* [Source data]

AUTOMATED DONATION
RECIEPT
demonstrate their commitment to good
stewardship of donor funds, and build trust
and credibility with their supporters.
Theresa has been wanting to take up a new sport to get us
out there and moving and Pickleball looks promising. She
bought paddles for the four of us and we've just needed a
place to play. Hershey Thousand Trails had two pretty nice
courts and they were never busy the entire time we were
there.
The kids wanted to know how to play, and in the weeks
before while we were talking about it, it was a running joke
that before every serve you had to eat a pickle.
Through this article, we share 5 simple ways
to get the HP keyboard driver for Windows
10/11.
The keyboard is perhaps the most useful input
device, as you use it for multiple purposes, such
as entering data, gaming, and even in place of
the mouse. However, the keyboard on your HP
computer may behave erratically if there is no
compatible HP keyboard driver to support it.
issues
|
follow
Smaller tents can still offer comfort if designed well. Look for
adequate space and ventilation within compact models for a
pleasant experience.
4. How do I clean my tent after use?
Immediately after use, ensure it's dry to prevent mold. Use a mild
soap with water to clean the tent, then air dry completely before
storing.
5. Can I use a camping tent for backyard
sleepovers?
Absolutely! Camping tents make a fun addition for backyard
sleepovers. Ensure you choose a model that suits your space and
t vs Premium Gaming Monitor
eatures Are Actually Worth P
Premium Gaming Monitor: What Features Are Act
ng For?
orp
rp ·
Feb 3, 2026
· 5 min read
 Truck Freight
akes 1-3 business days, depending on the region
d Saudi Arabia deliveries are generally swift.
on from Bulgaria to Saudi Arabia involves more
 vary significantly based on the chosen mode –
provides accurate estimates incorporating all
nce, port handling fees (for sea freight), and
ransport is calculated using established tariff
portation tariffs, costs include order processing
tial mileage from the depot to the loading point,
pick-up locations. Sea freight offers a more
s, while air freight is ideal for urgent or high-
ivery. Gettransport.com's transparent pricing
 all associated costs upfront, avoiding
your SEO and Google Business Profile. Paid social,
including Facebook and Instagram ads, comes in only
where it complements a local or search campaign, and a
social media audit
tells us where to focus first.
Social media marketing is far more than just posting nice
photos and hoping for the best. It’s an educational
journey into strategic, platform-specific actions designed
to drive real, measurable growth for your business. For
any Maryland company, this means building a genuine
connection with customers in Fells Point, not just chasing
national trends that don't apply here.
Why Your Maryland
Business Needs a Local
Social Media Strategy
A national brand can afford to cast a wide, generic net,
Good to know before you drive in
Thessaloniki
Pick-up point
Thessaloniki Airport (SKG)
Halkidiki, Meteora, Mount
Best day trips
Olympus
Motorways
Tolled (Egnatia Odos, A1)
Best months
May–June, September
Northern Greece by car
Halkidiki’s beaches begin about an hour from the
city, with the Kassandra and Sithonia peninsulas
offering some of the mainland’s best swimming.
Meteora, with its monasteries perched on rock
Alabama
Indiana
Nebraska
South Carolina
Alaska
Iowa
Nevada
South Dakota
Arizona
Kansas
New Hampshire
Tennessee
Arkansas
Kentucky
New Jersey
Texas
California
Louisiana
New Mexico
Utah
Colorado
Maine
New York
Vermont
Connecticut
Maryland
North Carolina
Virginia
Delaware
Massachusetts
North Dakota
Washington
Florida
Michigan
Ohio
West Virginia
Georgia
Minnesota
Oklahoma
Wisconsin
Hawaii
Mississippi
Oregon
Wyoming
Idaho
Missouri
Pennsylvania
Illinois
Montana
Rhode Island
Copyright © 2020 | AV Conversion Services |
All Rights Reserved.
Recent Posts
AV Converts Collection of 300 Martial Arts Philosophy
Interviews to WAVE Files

* [WRITTEN TASK]
Reproduce every line of the source data above word for word, keeping the original order.

* [OUTPUT BELOW]
AUTOMATED DONATION
RECIEPT
demonstrate their commitment to good
stewardship of donor funds, and build trust
and credibility with their supporters.
Theresa has been wanting to take up a new sport to get us
out there and moving and Pickleball looks promising. She
bought paddles for the four of us and we've just needed a
place to play. Hershey Thousand Trails had two pretty nice
courts and they were never busy the entire time we were
there.
The kids wanted to know how to play, and in the weeks
before while we were talking about it, it was a running joke
that before every serve you had to eat a pickle.
Through this article, we share 5 simple ways
to get the HP keyboard driver for Windows
10/11.
The keyboard is perhaps the most useful input
device, as you use it for multiple purposes, such
as entering data, gaming, and even in place of
the mouse. However, the keyboard on your HP
computer may behave erratically if there is no
compatible HP keyboard driver to support it.
issues
|
follow
Smaller tents can still offer comfort if designed well. Look for
adequate space and ventilation within compact models for a
pleasant experience.
4. How do I clean my tent after use?
Immediately after use, ensure it's dry to prevent mold. Use a mild
soap with water to clean the tent, then air dry completely before
storing.
5. Can I use a camping tent for backyard
sleepovers?
Absolutely! Camping tents make a fun addition for backyard
sleepovers. Ensure you choose a model that suits your space and
t vs Premium Gaming Monitor
eatures Are Actually Worth P
Premium Gaming Monitor: What Features Are Act
ng For?
orp
rp ·
Feb 3, 2026
· 5 min read
 Truck Freight
akes 1-3 business days, depending on the region
d Saudi Arabia deliveries are generally swift.
on from Bulgaria to Saudi Arabia involves more
 vary significantly based on the chosen mode –
provides accurate estimates incorporating all
nce, port handling fees (for sea freight), and
ransport is calculated using established tariff
portation tariffs, costs include order processing
tial mileage from the depot to the loading point,
pick-up locations. Sea freight offers a more
s, while air freight is ideal for urgent or high-
ivery. Gettransport.com's transparent pricing
 all associated costs upfront, avoiding
your SEO and Google Business Profile. Paid social,
including Facebook and Instagram ads, comes in only
where it complements a local or search campaign, and a
social media audit
tells us where to focus first.
Social media marketing is far more than just posting nice
photos and hoping for the best. It’s an educational
journey into strategic, platform-specific actions designed
to drive real, measurable growth for your business. For
any Maryland company, this means building a genuine
connection with customers in Fells Point, not just chasing
national trends that don't apply here.
Why Your Maryland
Business Needs a Local
Social Media Strategy
A national brand can afford to cast a wide, generic net,
Good to know before you drive in
Thessaloniki
Pick-up point
Thessaloniki Airport (SKG)
Halkidiki, Meteora, Mount
Best day trips
Olympus
Motorways
Tolled (Egnatia Odos, A1)
Best months
May–June, September
Northern Greece by car
Halkidiki’s beaches begin about an hour from the
city, with the Kassandra and Sithonia peninsulas
offering some of the mainland’s best swimming.
Meteora, with its monasteries perched on rock
Alabama
Indiana
Nebraska
South Carolina
Alaska
Iowa
Nevada
South Dakota
Arizona
Kansas
New Hampshire
Tennessee
Arkansas
Kentucky
New Jersey
Texas
California
Louisiana
New Mexico
Utah
Colorado
Maine
New York
Vermont
Connecticut
Maryland
North Carolina
Virginia
Delaware
Massachusetts
North Dakota
Washington
Florida
Michigan
Ohio
West Virginia
Georgia
Minnesota
Oklahoma
Wisconsin
Hawaii
Mississippi
Oregon
Wyoming
Idaho
Missouri
Pennsylvania
Illinois
Montana
Rhode Island
Copyright © 2020 | AV Conversion Services |
All Rights Reserved.
Recent Posts
AV Converts Collection of 300 Martial Arts Philosophy
Interviews to WAVE Files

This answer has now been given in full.